We don’t think the story satisfies this criterion. Apart from the question of regulatory structure, the author allows Centeno to get away with a number of claims, including the dramatic N=2 "evidence" from interviewees who experience miracles, with almost no supporting evidence. Of note, and perhaps to the FDA’s case, the procedure hasn’t been studied intensively, and thus we don’t really know how well it works in the long run or how safe it is. Substituting a few patient anecdotes for evidence is insufficient. What DO the data show?
The article doesn’t engage in disease-mongering.
We would have liked to have heard from a truly independent source. The balance of sources leads to a largely unchallenged view of Centeno’s procedure, and the foregone conclusion that this type of stem cell therapy will steamroll through safety studies and the FDA approval process.

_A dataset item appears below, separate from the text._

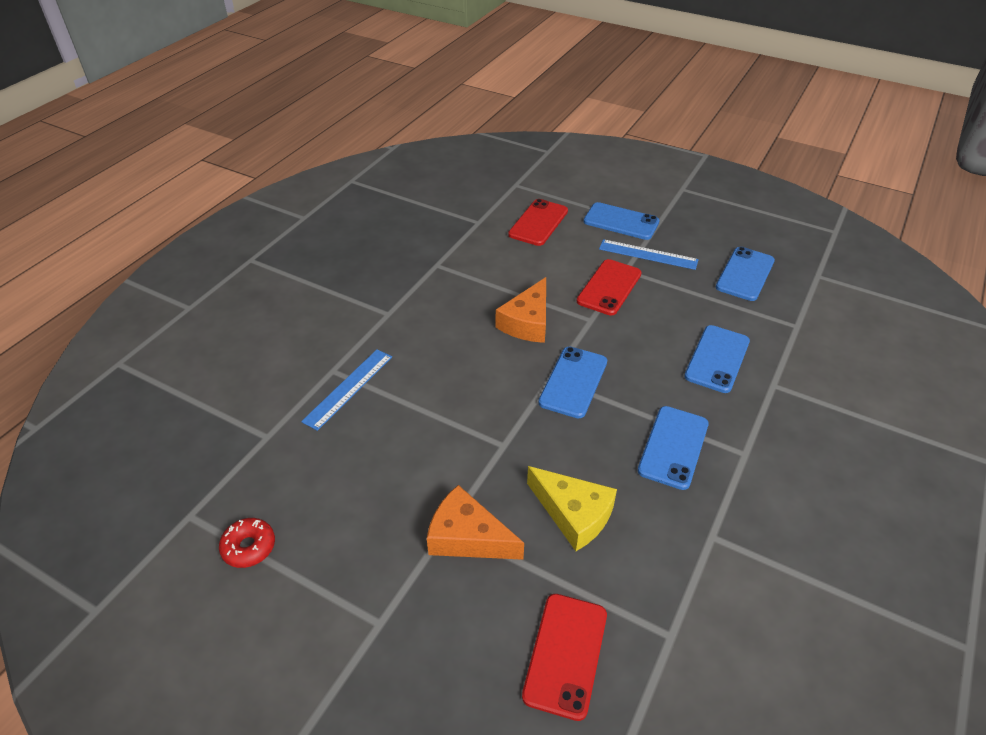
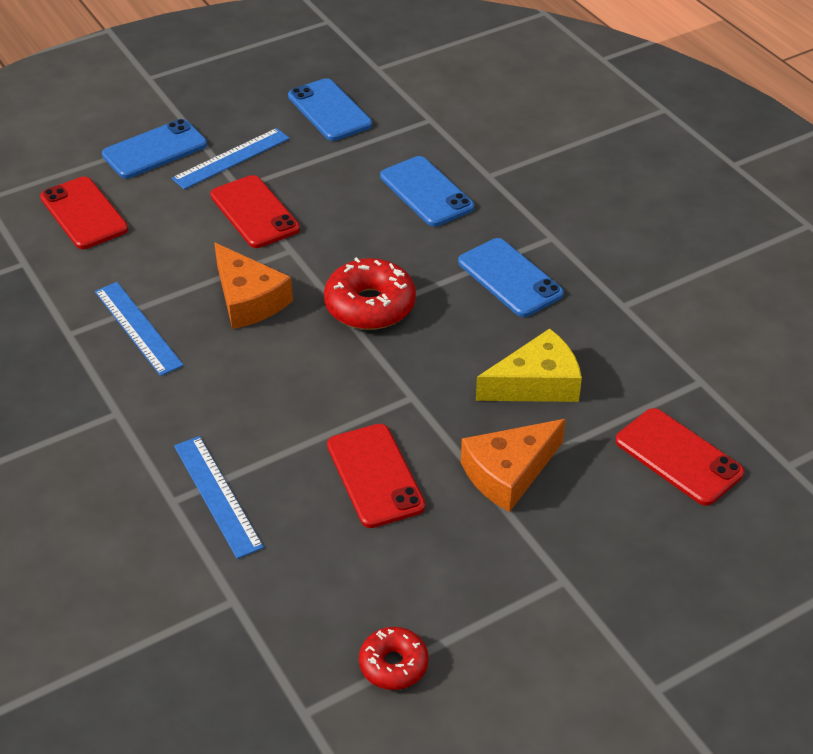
camera: 60 degrees left, 0 degrees up
(414, 458) = (375, 476): none -> red phone
(463, 288) = (137, 328): none -> blue ruler
(573, 382) = (370, 305): blue phone -> red donut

A source apparently unaffiliated with Centeno is quoted, and Dennis Roop adds some important caveats that the FDA’s requirement of safety evidence is critical, in light of physicians making home-grown cultures, with allusions to the deaths that occurred during early trials of gene therapy. Roop’s quote does not directly refer to Centeno and his push for unfettered permission to sell and franchise his procedure — and that is the perspective that’s missing, with more discussion of the lack of efficacy and safety data. (Perhaps the evidence question is embedded in Centeno’s head-butting with the FDA, or perhaps it’s a debate over the more complex regulatory machinery.) And Roop’s ultimate claim for the to-be-demonstrated safety and approval of stem cell therapies is presumptuous. While unaffiliated with Centano, Roop is the director of a stem cell institute.
There are no evidence-based comparisons to existing alternatives, only claims and anecdotes. Furthermore, it’s somewhat unfair to characterize ankle fusion as a "debilitating surgery." Of course, it’s not an ideal surgery, and patients have limitations afterwards, but its point is to improve life for people who suffer from a debilitating condition, and responses vary.
The story points out that the procedure is not licensed by the FDA. Meanwhile, another company is conducting FDA-approved trials of a related technique.
The story correctly points out that others are working to develop treatments utilizing the patient’s own stem cells along a traditional regulatory path.
The story does not appear to rely on a news release.